With plenty of doubt and toil, I managed to hammer out a prospectus for this idea. I never felt more stupid than when I was writing that document, but it was a well-fought and well-faced challenge. The end result sketched out four chapters prefaced by an introduction exploring Strauss as a theatrical collaborator in practice and in existing literature. As initially conceived, chapter one would focus on Strauss’s approach to theatrical practices and his early collaborators and influences. The final version favors the latter topic since collaborators proved fundamental to Strauss’s burgeoning stage aesthetic. Chapter two took as its subject Count Nicolaus von Seebach, the intendant in Dresden before the First World War. The count’s contentions with Strauss about the details for the world premiere of Der Rosenkavalier in 1911 as a springboard. Chapters three and four altered substantially between conception and execution.

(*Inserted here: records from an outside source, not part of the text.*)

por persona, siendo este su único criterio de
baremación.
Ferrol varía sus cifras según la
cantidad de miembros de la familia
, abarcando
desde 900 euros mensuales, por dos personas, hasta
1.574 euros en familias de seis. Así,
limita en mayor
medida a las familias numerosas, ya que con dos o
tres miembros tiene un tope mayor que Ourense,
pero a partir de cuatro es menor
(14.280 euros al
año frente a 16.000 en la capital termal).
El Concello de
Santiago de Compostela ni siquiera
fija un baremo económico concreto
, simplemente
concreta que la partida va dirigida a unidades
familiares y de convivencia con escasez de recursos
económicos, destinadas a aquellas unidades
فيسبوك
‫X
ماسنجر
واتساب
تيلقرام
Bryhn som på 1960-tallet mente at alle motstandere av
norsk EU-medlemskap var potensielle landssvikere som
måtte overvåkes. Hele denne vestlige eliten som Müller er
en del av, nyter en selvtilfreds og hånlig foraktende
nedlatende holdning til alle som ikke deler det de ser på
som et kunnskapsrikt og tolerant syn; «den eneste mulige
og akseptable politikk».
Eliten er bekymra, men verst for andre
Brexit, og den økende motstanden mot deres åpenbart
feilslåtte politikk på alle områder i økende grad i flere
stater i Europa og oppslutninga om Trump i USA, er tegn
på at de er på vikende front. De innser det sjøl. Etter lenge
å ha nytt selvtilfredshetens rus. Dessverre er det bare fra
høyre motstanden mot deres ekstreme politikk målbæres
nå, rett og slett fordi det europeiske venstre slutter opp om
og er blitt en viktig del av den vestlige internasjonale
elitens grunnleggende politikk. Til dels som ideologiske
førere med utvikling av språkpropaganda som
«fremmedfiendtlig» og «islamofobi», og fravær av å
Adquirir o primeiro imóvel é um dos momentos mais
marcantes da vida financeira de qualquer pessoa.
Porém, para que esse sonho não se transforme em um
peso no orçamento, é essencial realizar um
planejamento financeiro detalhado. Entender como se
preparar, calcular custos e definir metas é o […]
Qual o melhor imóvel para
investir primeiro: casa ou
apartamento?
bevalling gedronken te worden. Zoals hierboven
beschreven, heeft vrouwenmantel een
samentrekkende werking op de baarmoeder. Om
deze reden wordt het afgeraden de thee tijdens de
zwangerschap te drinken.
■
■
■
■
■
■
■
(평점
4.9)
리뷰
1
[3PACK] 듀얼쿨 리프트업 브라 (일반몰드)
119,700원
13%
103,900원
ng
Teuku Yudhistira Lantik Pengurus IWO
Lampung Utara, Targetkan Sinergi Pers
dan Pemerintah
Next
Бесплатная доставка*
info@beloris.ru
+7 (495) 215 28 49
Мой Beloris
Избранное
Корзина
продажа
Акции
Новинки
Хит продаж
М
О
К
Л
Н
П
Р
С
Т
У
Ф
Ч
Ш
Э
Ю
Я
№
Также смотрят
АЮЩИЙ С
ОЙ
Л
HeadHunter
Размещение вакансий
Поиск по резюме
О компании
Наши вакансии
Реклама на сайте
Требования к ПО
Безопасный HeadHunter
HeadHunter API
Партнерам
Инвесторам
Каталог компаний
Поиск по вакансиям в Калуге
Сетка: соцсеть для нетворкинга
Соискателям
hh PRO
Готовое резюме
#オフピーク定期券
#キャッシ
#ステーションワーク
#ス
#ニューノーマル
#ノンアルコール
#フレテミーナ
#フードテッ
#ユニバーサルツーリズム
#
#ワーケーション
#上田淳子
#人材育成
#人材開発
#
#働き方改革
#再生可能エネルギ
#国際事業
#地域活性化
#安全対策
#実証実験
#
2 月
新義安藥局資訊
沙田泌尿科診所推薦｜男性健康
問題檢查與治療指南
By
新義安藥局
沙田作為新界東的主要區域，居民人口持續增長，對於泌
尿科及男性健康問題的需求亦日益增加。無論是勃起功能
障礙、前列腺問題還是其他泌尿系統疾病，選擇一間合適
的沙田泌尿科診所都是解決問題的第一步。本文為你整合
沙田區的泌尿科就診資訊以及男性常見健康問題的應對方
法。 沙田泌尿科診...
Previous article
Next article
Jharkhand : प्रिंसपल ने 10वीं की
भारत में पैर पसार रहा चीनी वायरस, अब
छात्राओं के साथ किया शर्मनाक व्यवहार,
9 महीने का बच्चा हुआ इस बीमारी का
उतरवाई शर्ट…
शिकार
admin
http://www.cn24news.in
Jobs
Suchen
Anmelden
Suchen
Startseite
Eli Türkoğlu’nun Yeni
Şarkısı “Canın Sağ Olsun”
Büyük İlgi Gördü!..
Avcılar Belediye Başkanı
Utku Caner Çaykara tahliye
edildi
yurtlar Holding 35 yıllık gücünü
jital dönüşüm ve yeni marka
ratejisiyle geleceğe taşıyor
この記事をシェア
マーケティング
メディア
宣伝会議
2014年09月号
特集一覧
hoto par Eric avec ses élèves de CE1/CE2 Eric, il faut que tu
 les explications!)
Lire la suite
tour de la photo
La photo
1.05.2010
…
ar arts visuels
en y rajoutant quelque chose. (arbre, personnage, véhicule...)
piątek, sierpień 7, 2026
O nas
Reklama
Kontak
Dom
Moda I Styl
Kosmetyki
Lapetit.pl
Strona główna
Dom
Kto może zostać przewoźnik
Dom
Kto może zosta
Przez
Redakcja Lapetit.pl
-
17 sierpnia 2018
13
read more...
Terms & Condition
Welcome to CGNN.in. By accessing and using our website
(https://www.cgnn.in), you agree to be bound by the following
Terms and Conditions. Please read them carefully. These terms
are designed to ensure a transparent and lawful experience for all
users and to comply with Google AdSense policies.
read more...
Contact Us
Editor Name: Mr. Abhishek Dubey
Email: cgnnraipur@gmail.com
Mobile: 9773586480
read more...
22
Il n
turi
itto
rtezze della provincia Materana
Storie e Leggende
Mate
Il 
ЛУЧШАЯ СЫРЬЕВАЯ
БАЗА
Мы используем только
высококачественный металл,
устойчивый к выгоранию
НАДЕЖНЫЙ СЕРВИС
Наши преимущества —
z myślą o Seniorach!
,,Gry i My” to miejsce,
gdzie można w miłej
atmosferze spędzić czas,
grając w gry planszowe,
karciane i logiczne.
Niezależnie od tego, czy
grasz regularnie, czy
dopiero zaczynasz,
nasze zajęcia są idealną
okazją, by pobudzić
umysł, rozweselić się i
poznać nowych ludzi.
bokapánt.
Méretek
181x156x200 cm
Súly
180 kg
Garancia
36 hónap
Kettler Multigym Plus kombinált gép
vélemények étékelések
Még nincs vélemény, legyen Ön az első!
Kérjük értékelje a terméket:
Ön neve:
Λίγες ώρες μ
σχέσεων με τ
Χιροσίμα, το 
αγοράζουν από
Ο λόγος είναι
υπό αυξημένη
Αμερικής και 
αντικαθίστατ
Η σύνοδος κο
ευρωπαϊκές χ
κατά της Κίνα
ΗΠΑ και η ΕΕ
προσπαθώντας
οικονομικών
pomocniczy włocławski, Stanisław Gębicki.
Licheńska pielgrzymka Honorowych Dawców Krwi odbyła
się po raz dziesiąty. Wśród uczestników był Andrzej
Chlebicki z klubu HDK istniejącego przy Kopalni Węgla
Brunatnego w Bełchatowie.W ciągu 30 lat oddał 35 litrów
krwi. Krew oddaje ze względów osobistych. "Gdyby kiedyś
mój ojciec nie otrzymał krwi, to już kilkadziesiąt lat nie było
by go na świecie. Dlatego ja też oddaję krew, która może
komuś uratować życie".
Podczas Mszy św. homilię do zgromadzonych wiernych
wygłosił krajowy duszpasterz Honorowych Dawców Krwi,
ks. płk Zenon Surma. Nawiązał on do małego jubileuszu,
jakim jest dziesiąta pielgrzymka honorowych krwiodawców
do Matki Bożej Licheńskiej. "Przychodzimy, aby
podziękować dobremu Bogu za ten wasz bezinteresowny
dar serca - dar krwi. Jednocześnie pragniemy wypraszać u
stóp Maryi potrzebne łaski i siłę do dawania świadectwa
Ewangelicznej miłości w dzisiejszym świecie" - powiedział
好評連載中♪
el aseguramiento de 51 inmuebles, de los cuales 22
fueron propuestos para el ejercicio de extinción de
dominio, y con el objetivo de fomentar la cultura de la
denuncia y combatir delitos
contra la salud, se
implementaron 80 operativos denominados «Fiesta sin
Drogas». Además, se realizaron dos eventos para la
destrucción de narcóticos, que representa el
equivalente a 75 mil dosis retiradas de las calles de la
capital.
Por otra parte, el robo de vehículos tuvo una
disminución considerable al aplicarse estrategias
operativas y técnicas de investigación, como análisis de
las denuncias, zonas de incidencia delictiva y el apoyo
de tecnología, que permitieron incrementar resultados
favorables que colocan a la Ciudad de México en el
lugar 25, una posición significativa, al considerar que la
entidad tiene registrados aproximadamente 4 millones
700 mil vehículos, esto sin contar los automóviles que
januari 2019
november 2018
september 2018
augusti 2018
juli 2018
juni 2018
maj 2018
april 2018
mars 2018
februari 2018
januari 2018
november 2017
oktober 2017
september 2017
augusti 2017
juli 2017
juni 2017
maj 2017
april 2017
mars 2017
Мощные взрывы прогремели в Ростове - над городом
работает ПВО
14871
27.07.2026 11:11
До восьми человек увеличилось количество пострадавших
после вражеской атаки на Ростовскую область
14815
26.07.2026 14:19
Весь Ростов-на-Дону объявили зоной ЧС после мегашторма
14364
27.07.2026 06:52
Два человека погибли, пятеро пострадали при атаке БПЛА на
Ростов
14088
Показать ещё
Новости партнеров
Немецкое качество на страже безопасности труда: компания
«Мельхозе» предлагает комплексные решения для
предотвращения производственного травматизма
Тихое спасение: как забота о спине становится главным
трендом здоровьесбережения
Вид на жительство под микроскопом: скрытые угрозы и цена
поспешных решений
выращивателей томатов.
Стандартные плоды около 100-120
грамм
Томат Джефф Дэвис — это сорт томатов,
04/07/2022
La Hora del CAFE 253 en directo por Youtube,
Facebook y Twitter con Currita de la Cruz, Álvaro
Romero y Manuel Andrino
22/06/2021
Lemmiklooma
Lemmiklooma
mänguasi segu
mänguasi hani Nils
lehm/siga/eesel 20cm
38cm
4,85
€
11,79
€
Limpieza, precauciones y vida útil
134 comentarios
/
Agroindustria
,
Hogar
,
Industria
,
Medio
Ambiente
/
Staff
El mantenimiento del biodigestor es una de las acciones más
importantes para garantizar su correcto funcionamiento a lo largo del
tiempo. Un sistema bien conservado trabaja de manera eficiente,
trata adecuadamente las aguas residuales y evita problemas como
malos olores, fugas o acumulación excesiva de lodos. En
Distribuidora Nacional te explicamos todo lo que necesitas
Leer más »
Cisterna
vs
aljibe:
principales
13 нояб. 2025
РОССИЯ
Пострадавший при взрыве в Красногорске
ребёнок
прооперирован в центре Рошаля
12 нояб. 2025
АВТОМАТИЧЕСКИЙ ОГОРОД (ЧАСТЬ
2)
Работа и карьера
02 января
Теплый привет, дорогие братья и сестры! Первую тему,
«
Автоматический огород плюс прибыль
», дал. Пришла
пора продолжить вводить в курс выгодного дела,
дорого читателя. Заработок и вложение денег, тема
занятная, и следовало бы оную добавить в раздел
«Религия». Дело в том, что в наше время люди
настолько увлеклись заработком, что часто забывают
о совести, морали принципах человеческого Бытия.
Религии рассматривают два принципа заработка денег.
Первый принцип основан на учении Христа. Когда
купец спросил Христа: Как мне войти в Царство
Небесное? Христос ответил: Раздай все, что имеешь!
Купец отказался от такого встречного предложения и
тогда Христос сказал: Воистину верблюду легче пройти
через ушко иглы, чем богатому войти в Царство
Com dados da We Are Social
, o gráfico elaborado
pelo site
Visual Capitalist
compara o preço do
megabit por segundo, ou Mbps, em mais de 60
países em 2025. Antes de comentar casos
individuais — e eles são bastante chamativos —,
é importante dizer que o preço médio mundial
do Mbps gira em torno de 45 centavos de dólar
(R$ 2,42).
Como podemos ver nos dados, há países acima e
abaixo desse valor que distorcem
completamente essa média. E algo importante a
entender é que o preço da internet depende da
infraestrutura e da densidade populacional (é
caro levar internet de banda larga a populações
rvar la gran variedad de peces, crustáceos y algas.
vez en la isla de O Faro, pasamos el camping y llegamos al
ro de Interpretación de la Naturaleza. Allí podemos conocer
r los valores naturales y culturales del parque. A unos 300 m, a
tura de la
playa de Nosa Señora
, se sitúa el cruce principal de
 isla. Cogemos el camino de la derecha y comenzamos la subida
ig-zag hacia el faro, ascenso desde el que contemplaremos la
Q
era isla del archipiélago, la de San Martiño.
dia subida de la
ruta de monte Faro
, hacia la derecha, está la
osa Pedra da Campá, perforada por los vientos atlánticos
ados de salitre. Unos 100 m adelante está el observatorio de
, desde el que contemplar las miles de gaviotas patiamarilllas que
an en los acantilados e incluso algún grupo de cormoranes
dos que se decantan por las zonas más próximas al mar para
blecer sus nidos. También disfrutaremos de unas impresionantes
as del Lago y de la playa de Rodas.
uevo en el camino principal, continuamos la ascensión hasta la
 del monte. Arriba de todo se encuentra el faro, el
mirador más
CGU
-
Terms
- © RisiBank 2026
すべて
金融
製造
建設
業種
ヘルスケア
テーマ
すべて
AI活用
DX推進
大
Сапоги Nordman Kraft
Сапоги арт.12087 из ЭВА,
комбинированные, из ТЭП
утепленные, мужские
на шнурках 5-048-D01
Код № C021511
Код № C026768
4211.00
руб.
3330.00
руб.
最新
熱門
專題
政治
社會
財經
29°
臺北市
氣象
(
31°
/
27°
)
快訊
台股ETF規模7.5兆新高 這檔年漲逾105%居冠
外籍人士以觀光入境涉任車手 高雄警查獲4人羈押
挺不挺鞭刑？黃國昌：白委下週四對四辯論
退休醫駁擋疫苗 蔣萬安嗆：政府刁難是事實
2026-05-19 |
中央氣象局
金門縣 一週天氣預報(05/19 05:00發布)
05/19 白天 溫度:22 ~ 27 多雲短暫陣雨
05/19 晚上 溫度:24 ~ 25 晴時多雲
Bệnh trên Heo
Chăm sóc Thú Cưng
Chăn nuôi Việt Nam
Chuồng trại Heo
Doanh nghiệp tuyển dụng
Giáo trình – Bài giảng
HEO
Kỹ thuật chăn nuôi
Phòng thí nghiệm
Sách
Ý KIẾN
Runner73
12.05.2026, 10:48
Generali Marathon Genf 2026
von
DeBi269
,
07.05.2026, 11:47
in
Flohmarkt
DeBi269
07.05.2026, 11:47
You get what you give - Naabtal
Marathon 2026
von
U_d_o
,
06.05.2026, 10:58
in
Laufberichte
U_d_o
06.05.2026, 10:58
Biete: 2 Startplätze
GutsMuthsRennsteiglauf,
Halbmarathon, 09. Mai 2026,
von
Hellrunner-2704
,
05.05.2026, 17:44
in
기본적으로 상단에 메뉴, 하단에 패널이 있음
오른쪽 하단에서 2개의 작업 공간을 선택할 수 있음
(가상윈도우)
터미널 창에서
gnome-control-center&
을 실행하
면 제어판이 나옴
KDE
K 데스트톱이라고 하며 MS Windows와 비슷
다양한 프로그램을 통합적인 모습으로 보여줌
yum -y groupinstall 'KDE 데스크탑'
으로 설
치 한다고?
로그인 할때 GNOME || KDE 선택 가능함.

Chapter three would have explored stage direction with Max Reinhardt as a case study. Four would tackle stage designers through the somewhat ungainly lens of three important early productions of Strauss and Hofmannsthal’s Die ägyptische Helena. My later posts will cover the transformation to the final versions in more detail.

While my prospectus was approved during my preliminary exams, a far more intense task awaited: securing funding for research abroad. I launched headlong into the application processes for the Fulbright and the Deutsche Akademische Austauschdienst (DAAD) with the gracious offer of support and hosting from the Richard Strauss Edition research office in Munich, attached to the Ludwig-Maximilians-Universität. Anyone pursuing major long-term grants knows that the process is grueling and seemingly endless. One works for weeks and months to perfect single-spaced proposals that condense what seems like a universe of research into just a few pages. Then, they are vetted through various mills and interviews before going off into the bureaucratic ether for many more months before any hint of update appears. I was lucky that my DAAD application was successful and was proud of myself for at least being named a Fulbright Alternate. I can only advise those who follow the same path not to lose themselves scouring Slack channels for information or endlessly refreshing inboxes. It is injurious to one’s health.